**Input material**
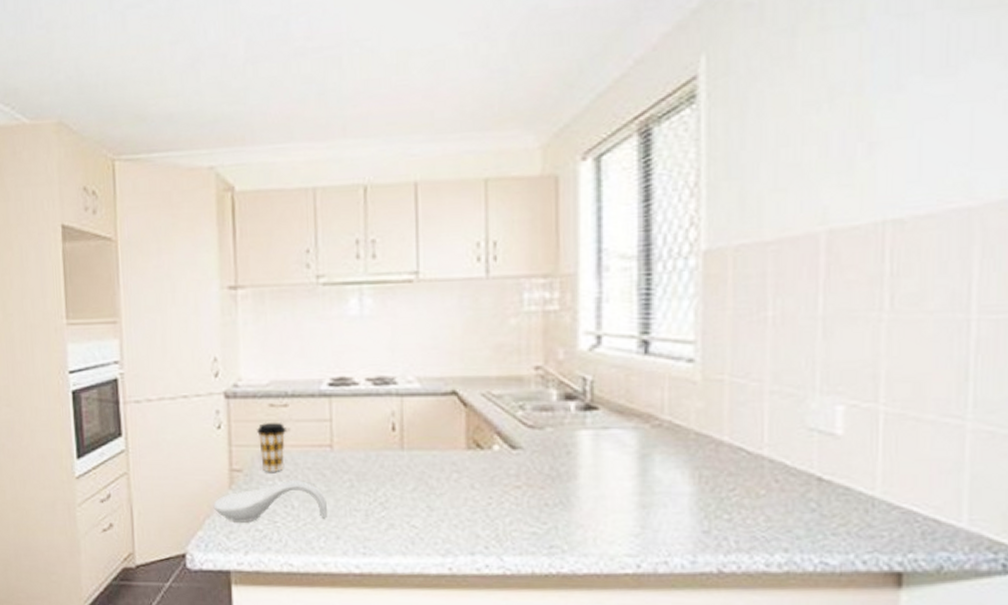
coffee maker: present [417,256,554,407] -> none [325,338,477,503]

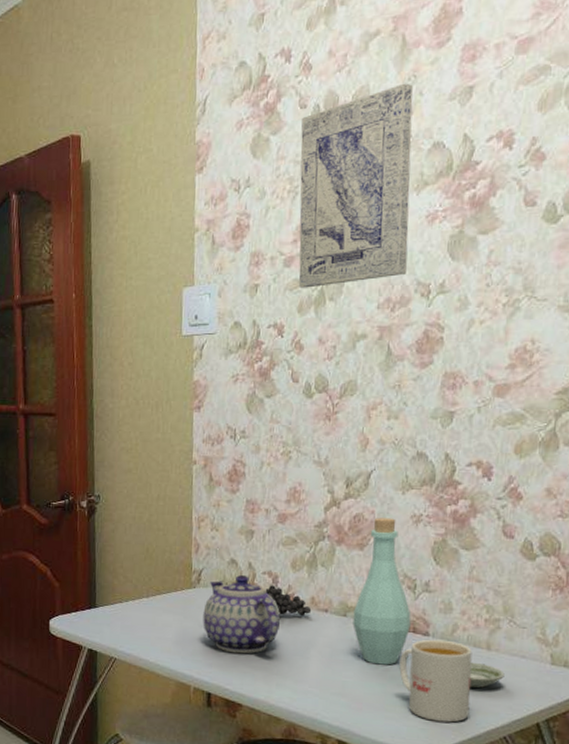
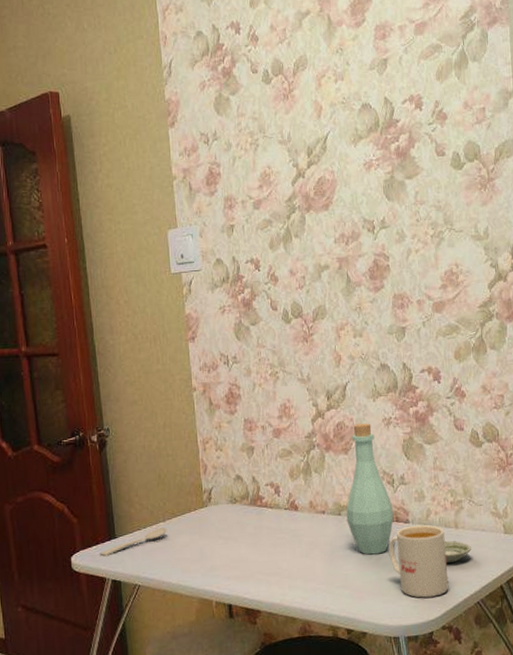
spoon: none [78,603,151,625] -> present [100,527,168,557]
teapot: present [203,574,280,654] -> none [217,488,285,564]
fruit: present [265,585,312,617] -> none [269,495,311,522]
wall art: present [298,83,413,288] -> none [255,54,355,227]

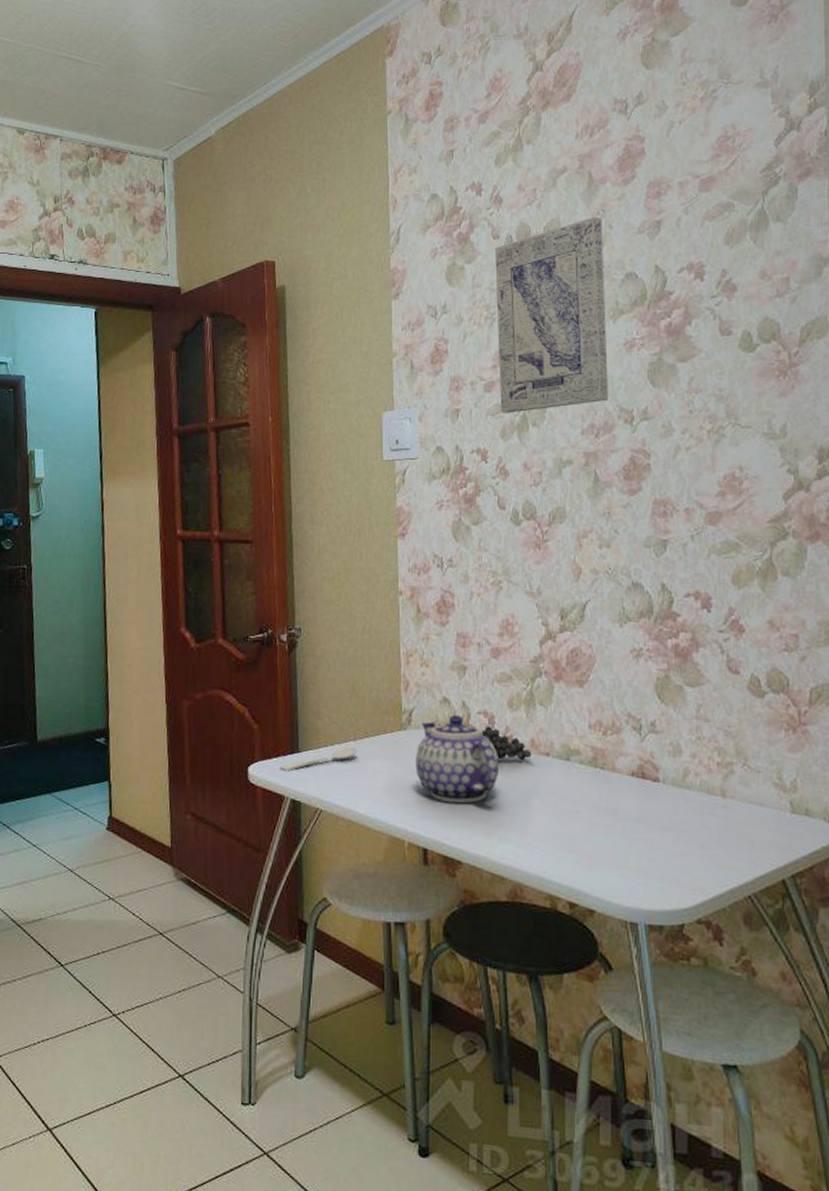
teapot: none [217,488,285,564] -> present [415,714,498,804]
wall art: none [255,54,355,227] -> present [495,216,609,413]
fruit: none [269,495,311,522] -> present [481,726,532,761]
bottle: present [346,423,394,555] -> none [577,652,639,815]
mug: present [388,524,449,598] -> none [630,785,709,880]
saucer: present [444,540,471,563] -> none [705,810,743,840]

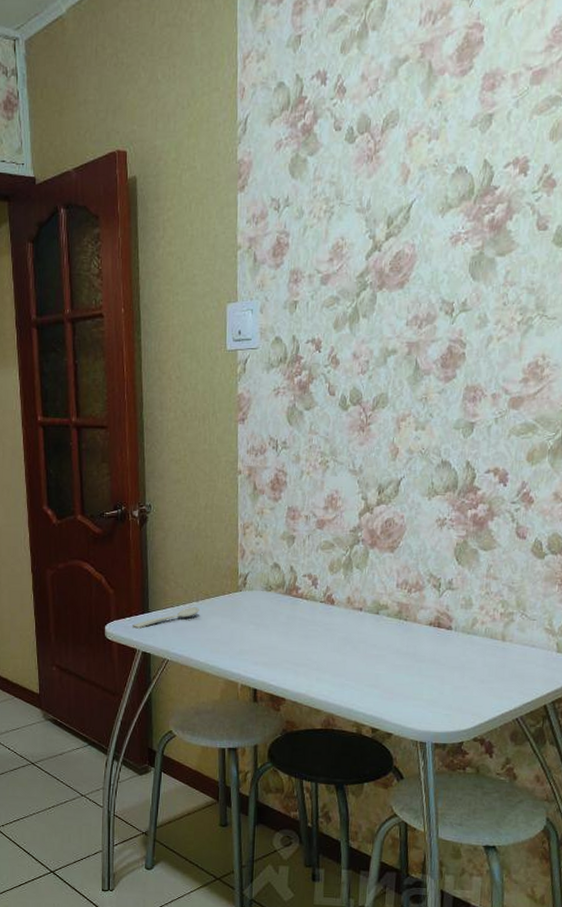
teapot: present [415,714,498,804] -> none [249,577,319,652]
fruit: present [481,726,532,761] -> none [305,587,348,615]
wall art: present [495,216,609,413] -> none [334,109,439,305]

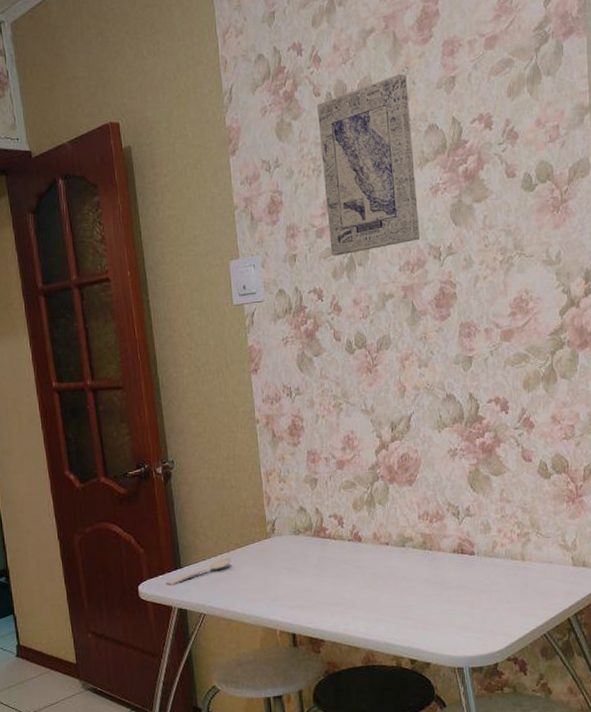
wall art: none [334,109,439,305] -> present [317,73,421,256]

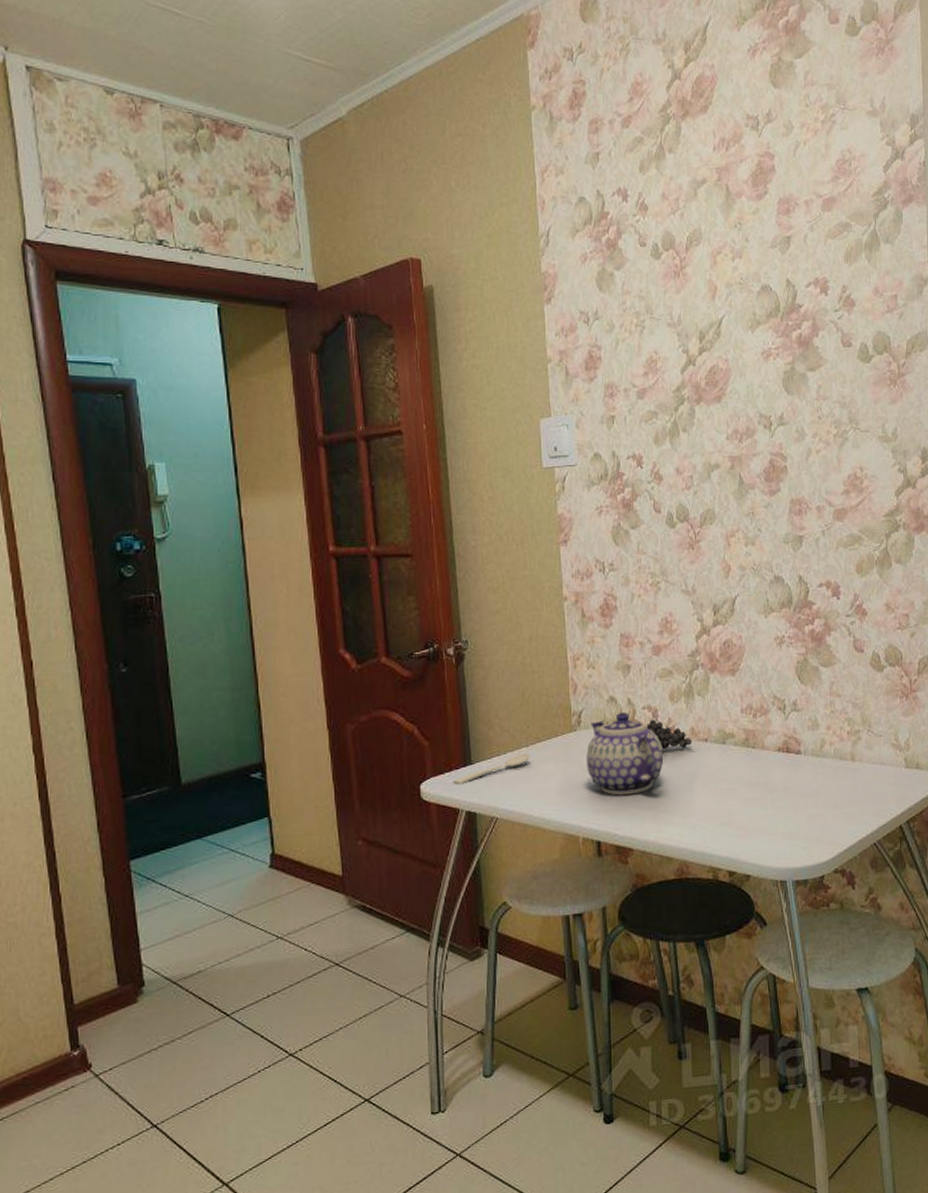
teapot: none [280,520,349,594] -> present [586,711,663,796]
wall art: present [317,73,421,256] -> none [643,229,750,420]
fruit: none [333,526,375,553] -> present [646,719,693,750]

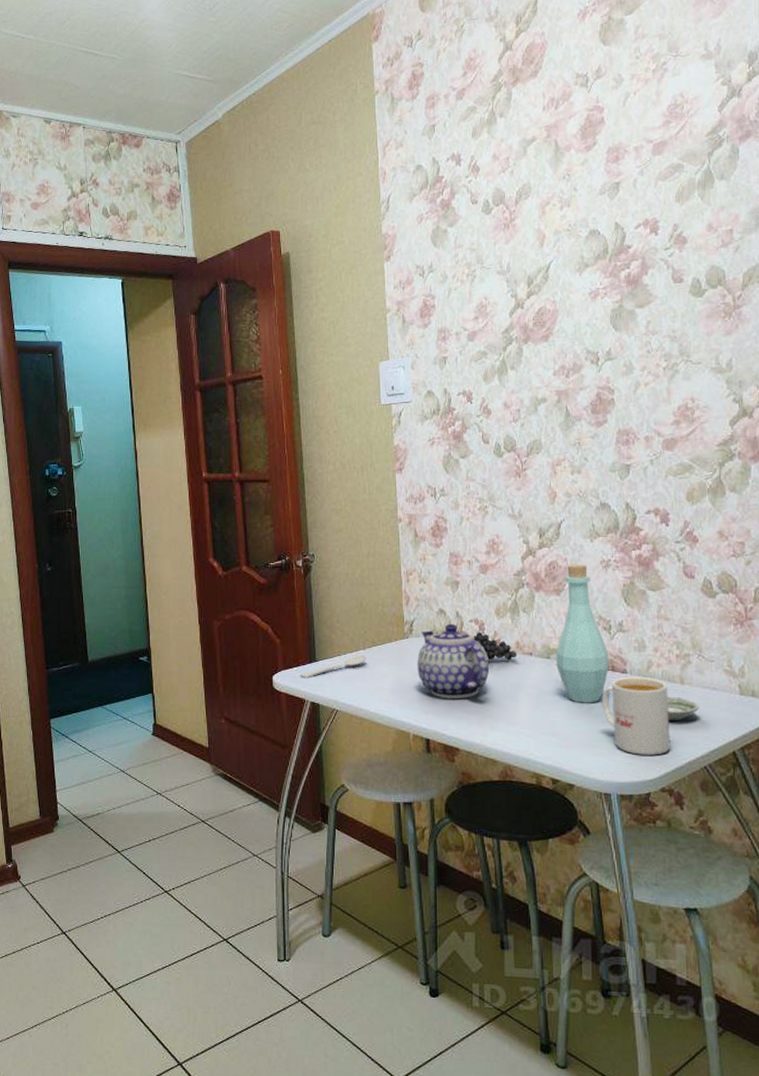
bottle: none [731,642,784,789] -> present [556,564,609,703]
mug: none [777,756,843,838] -> present [602,676,671,755]
saucer: none [839,774,869,799] -> present [667,696,699,720]

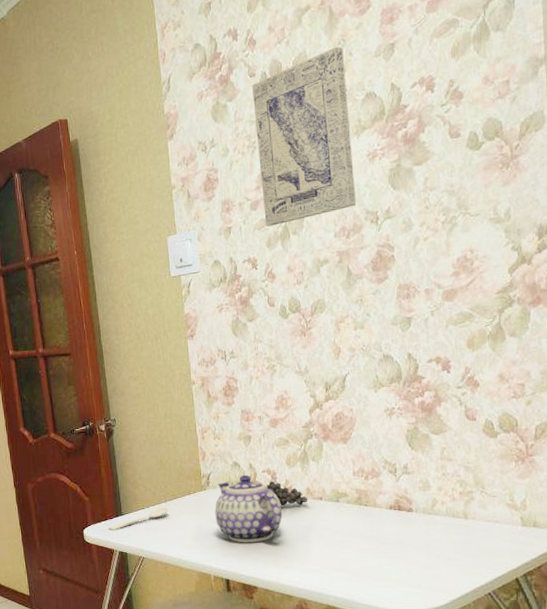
wall art: none [474,181,577,359] -> present [252,46,357,227]
bottle: present [556,564,609,703] -> none [344,413,396,541]
mug: present [602,676,671,755] -> none [389,514,456,585]
saucer: present [667,696,699,720] -> none [451,530,483,552]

**Task brief**
With the pictures omitted, the entries are to be transcribed in full, exactly as they appear.

**Output below**
coffee maker: present [417,256,554,407] -> none [325,338,477,503]

spoon: none [78,603,151,625] -> present [100,527,168,557]
teapot: present [203,574,280,654] -> none [217,488,285,564]
fruit: present [265,585,312,617] -> none [269,495,311,522]
wall art: present [298,83,413,288] -> none [255,54,355,227]

teapot: none [217,488,285,564] -> present [415,714,498,804]
wall art: none [255,54,355,227] -> present [495,216,609,413]
fruit: none [269,495,311,522] -> present [481,726,532,761]
bottle: present [346,423,394,555] -> none [577,652,639,815]
mug: present [388,524,449,598] -> none [630,785,709,880]
saucer: present [444,540,471,563] -> none [705,810,743,840]

teapot: present [415,714,498,804] -> none [249,577,319,652]
fruit: present [481,726,532,761] -> none [305,587,348,615]
wall art: present [495,216,609,413] -> none [334,109,439,305]

wall art: none [334,109,439,305] -> present [317,73,421,256]

teapot: none [280,520,349,594] -> present [586,711,663,796]
wall art: present [317,73,421,256] -> none [643,229,750,420]
fruit: none [333,526,375,553] -> present [646,719,693,750]

bottle: none [731,642,784,789] -> present [556,564,609,703]
mug: none [777,756,843,838] -> present [602,676,671,755]
saucer: none [839,774,869,799] -> present [667,696,699,720]

wall art: none [474,181,577,359] -> present [252,46,357,227]
bottle: present [556,564,609,703] -> none [344,413,396,541]
mug: present [602,676,671,755] -> none [389,514,456,585]
saucer: present [667,696,699,720] -> none [451,530,483,552]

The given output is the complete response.